EXERCISE BRIEF -
Each entry is to be retyped exactly as it appears. Leave the images out.

GIVEN RECORDS -
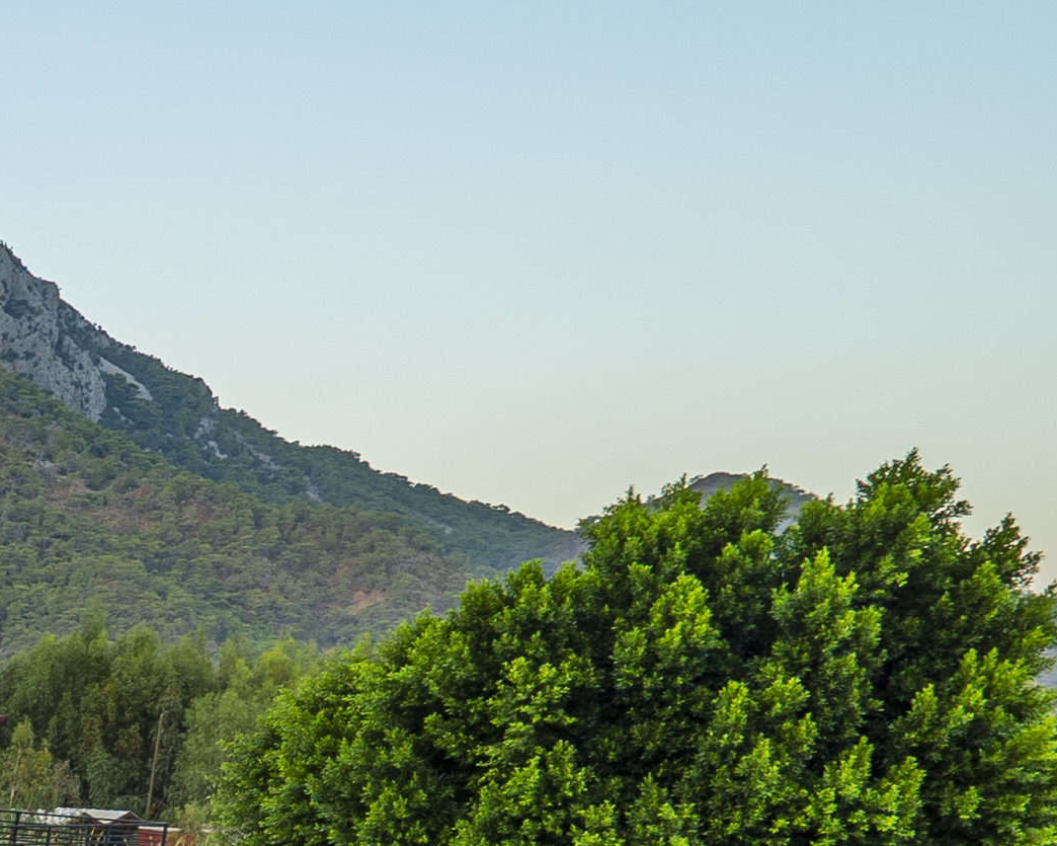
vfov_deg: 21.1
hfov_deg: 19.2
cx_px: -1034
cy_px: 1272
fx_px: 1908
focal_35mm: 61
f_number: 7.1
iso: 100
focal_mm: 16
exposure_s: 1/50
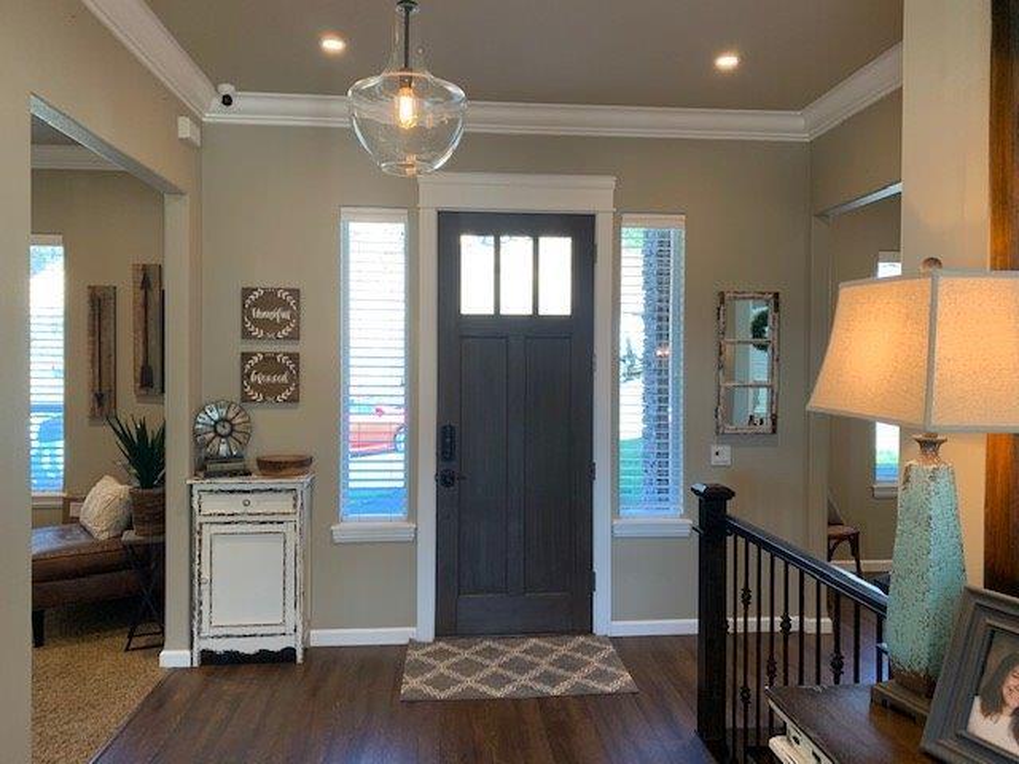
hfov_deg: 67.3
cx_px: 510
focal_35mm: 26
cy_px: 382
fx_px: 765
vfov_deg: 53.1
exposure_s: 1/60
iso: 100
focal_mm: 4.25
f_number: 1.8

SOLUTION TO THIS EXERCISE -
vfov_deg: 21.1
hfov_deg: 19.2
cx_px: -1034
cy_px: 1272
fx_px: 1908
focal_35mm: 61
f_number: 7.1
iso: 100
focal_mm: 16
exposure_s: 1/50
hfov_deg: 67.3
cx_px: 510
focal_35mm: 26
cy_px: 382
fx_px: 765
vfov_deg: 53.1
exposure_s: 1/60
iso: 100
focal_mm: 4.25
f_number: 1.8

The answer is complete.